Nel 1953 abbandonò anche il Pri poichè fu in netto dissenso con la nuova legge elettorale, la cosiddetta “legge truffa”, e diede vita con Piero Calamandrei al movimento di Unità Popolare. Unità Popolare ottenne appena lo 0,6% ma sarà decisivo nel far mancare alla coalizione vincente il quorum necessario per ottenere il premio di maggioranza. Nei confronti di Parri si usò anche la calunnia con un articolo comparso nel giornale “I Meridiani d’Italia”, un giornale di destra, che pubblicò un articolo intitolato «Prove clamorose: Parri tradì i partigiani». Fu un processo clamoroso e a favore di Parri testimoniarono importanti politici del periodo come il comunista Luigi Longo e Sandro Pertini. Il futuro presidente della Repubblica ricordò ai giudici come i capi partigiani avessero temuto per la vita del “comandante Maurizio”. Uno dei suoi carcerieri riferì che Parri fu duramente percosso dai fascisti mentre lo trascinavano al carcere. Parri soffrì immensamente e confidò al suo avvocato: «Forse non basta vivere pulitamente, per i miei nemici avrei dovuto morire. Ma non è colpa mia se sono ancora qui».
Nel 1958 Parri si candidò come indipendente nelle liste del PSI risultando eletto e tornò così dopo un’assenza di cinque anni al Senato. Si schierò con risolutezza contro il governo Tambroni, che godeva dell’appoggio esterno dei neofascisti del MSI. Nel 1963 il presidente della Repubblica Antonio Segni lo nominò senatore a vita, e si iscrisse al Gruppo parlamentare Misto.
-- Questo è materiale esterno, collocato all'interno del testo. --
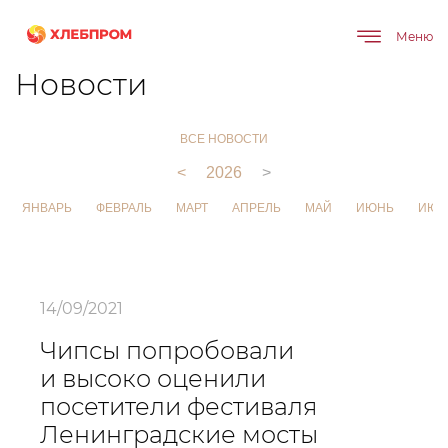
Меню
Главная
О компании
Новости
Новости
ВСЕ НОВОСТИ
<
2026
>
ЯНВАРЬ
ФЕВРАЛЬ
МАРТ
АПРЕЛЬ
МАЙ
ИЮНЬ
ИЮЛ
14/09/2021
Чипсы попробовали
и высоко оценили
посетители фестиваля
Ленинградские мосты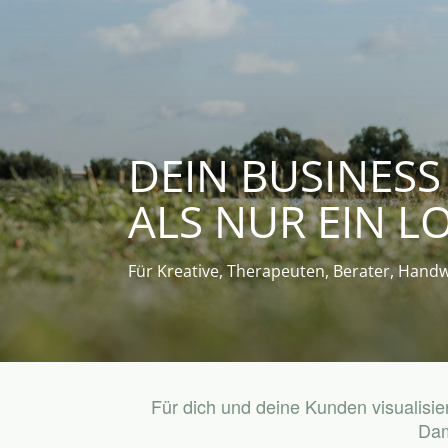
DEIN BUSINESS
ALS NUR EIN L
Für Kreative, Therapeuten, Berater, Hand
Für dich und deine Kunden visualisi
Dam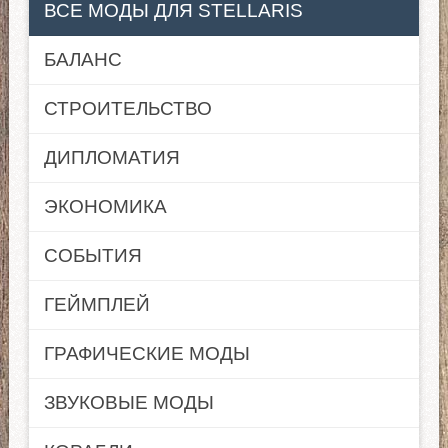
ВСЕ МОДЫ ДЛЯ STELLARIS
БАЛАНС
СТРОИТЕЛЬСТВО
ДИПЛОМАТИЯ
ЭКОНОМИКА
СОБЫТИЯ
ГЕЙМПЛЕЙ
ГРАФИЧЕСКИЕ МОДЫ
ЗВУКОВЫЕ МОДЫ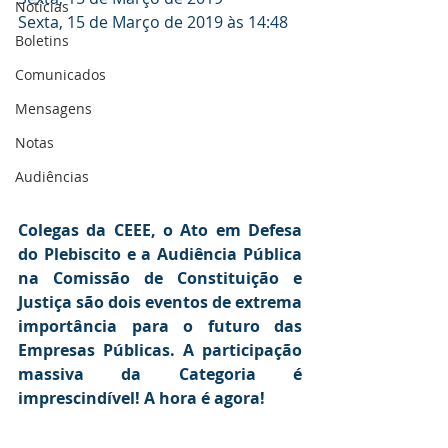
Notícias
Sexta, 15 de Março de 2019 às 14:48
Boletins
Comunicados
Mensagens
Notas
Audiências
Colegas da CEEE, o Ato em Defesa 
do Plebiscito e a Audiência Pública 
na Comissão de Constituição e 
Justiça são dois eventos de extrema 
importância para o futuro das 
Empresas Públicas. A participação 
massiva da Categoria é 
imprescindível! A hora é agora!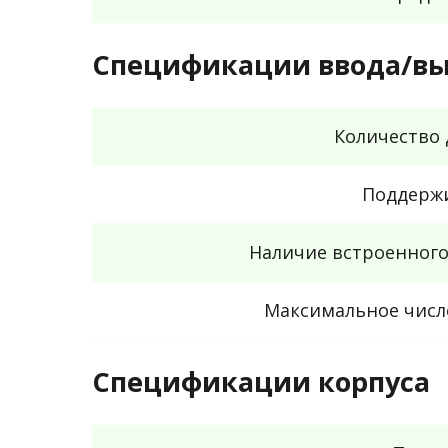
Спецификации ввода/в
Количество
Поддерж
Наличие встроенного
Максимальное число
Спецификации корпуса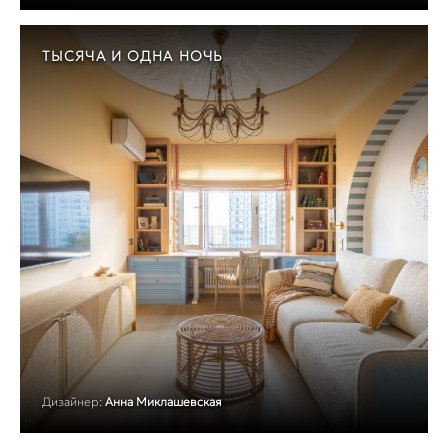
ТЫСЯЧА И ОДНА НОЧЬ
Дизайнер:
Анна Миклашевская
Si battè da allora per una sinistra unita e fu per tanti anni Presidente del Gruppo parlamentare autonomo denominato “Sinistra Indipendente”, mantenendosi all’opposizione dei governi di centrosinistra e nel contempo si orientò in posizione di alleanza critica in particolare con il PCI. Fondò e diresse, in quegli anni, il periodico l’Astrolabio, tribuna da cui condusse campagne per la realizzazione di una democrazia più compiuta e dalla quale denunciò il risorgente neo-fascismo. Parri fu cristiano, nonostante durante la propria vita abbia sempre strenuamente difeso posizioni laiche. Si può ben dire che Ferruccio Parri fu un vero comandante e padre dalla Patria protagonista indiscusso dell’Italia repubblicana.